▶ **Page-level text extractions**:

____________________

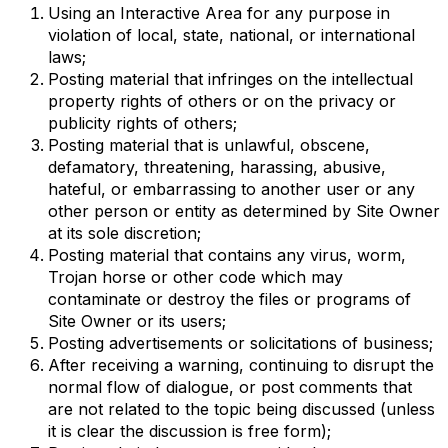
Using an Interactive Area for any purpose in
violation of local, state, national, or international
laws;
Posting material that infringes on the intellectual
property rights of others or on the privacy or
publicity rights of others;
Posting material that is unlawful, obscene,
defamatory, threatening, harassing, abusive,
hateful, or embarrassing to another user or any
other person or entity as determined by Site Owner
at its sole discretion;
Posting material that contains any virus, worm,
Trojan horse or other code which may
contaminate or destroy the files or programs of
Site Owner or its users;
Posting advertisements or solicitations of business;
After receiving a warning, continuing to disrupt the
normal flow of dialogue, or post comments that
are not related to the topic being discussed (unless
it is clear the discussion is free form);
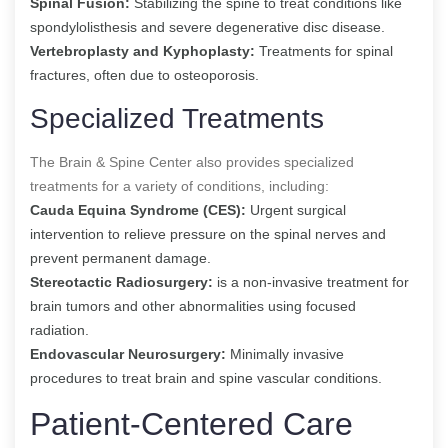
Spinal Fusion:
Stabilizing the spine to treat conditions like
spondylolisthesis and severe degenerative disc disease.
Vertebroplasty and Kyphoplasty:
Treatments for spinal
fractures, often due to osteoporosis.
Specialized Treatments
The Brain & Spine Center also provides specialized
treatments for a variety of conditions, including:
Cauda Equina Syndrome (CES):
Urgent surgical
intervention to relieve pressure on the spinal nerves and
prevent permanent damage.
Stereotactic Radiosurgery:
is a non-invasive treatment for
brain tumors and other abnormalities using focused
radiation.
Endovascular Neurosurgery:
Minimally invasive
procedures to treat brain and spine vascular conditions.
Patient-Centered Care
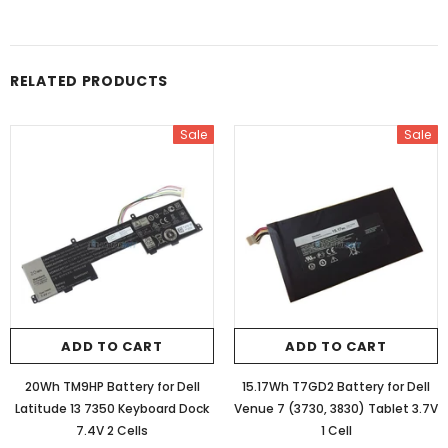
RELATED PRODUCTS
Sale
Sale
ADD TO CART
ADD TO CART
20Wh TM9HP Battery for Dell
15.17Wh T7GD2 Battery for Dell
Latitude 13 7350 Keyboard Dock
Venue 7 (3730, 3830) Tablet 3.7V
7.4V 2 Cells
1 Cell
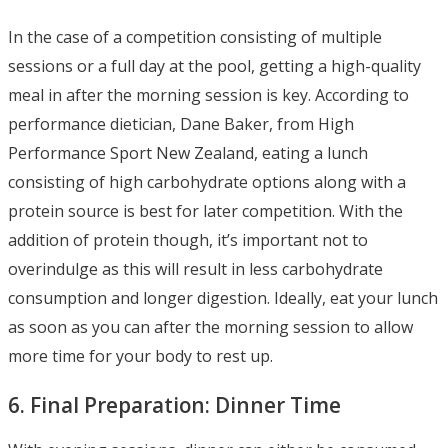
In the case of a competition consisting of multiple
sessions or a full day at the pool, getting a high-quality
meal in after the morning session is key. According to
performance dietician, Dane Baker, from High
Performance Sport New Zealand, eating a lunch
consisting of high carbohydrate options along with a
protein source is best for later competition. With the
addition of protein though, it’s important not to
overindulge as this will result in less carbohydrate
consumption and longer digestion. Ideally, eat your lunch
as soon as you can after the morning session to allow
more time for your body to rest up.
6. Final Preparation: Dinner Time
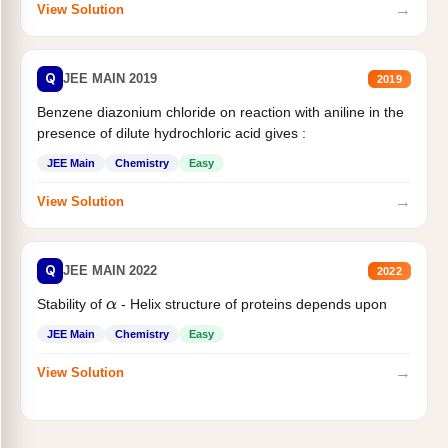
→
View Solution
Q
JEE MAIN 2019
2019
Benzene diazonium chloride on reaction with aniline in the
presence of dilute hydrochloric acid gives :
JEE Main
Chemistry
Easy
→
View Solution
Q
JEE MAIN 2022
2022
Stability of
- Helix structure of proteins depends upon
α
JEE Main
Chemistry
Easy
→
View Solution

____________________

▶ **Work to be completed**: Each line from the first line of the records through the line containing "Performance Sport New Zealand, eating a lunch" must be reproduced exactly, with both ends included and all pictures omitted; nothing else belongs in the answer.

▶ **Result of the exercise**:
Using an Interactive Area for any purpose in
violation of local, state, national, or international
laws;
Posting material that infringes on the intellectual
property rights of others or on the privacy or
publicity rights of others;
Posting material that is unlawful, obscene,
defamatory, threatening, harassing, abusive,
hateful, or embarrassing to another user or any
other person or entity as determined by Site Owner
at its sole discretion;
Posting material that contains any virus, worm,
Trojan horse or other code which may
contaminate or destroy the files or programs of
Site Owner or its users;
Posting advertisements or solicitations of business;
After receiving a warning, continuing to disrupt the
normal flow of dialogue, or post comments that
are not related to the topic being discussed (unless
it is clear the discussion is free form);
Spinal Fusion:
Stabilizing the spine to treat conditions like
spondylolisthesis and severe degenerative disc disease.
Vertebroplasty and Kyphoplasty:
Treatments for spinal
fractures, often due to osteoporosis.
Specialized Treatments
The Brain & Spine Center also provides specialized
treatments for a variety of conditions, including:
Cauda Equina Syndrome (CES):
Urgent surgical
intervention to relieve pressure on the spinal nerves and
prevent permanent damage.
Stereotactic Radiosurgery:
is a non-invasive treatment for
brain tumors and other abnormalities using focused
radiation.
Endovascular Neurosurgery:
Minimally invasive
procedures to treat brain and spine vascular conditions.
Patient-Centered Care
RELATED PRODUCTS
Sale
Sale
ADD TO CART
ADD TO CART
20Wh TM9HP Battery for Dell
15.17Wh T7GD2 Battery for Dell
Latitude 13 7350 Keyboard Dock
Venue 7 (3730, 3830) Tablet 3.7V
7.4V 2 Cells
1 Cell
In the case of a competition consisting of multiple
sessions or a full day at the pool, getting a high-quality
meal in after the morning session is key. According to
performance dietician, Dane Baker, from High
Performance Sport New Zealand, eating a lunch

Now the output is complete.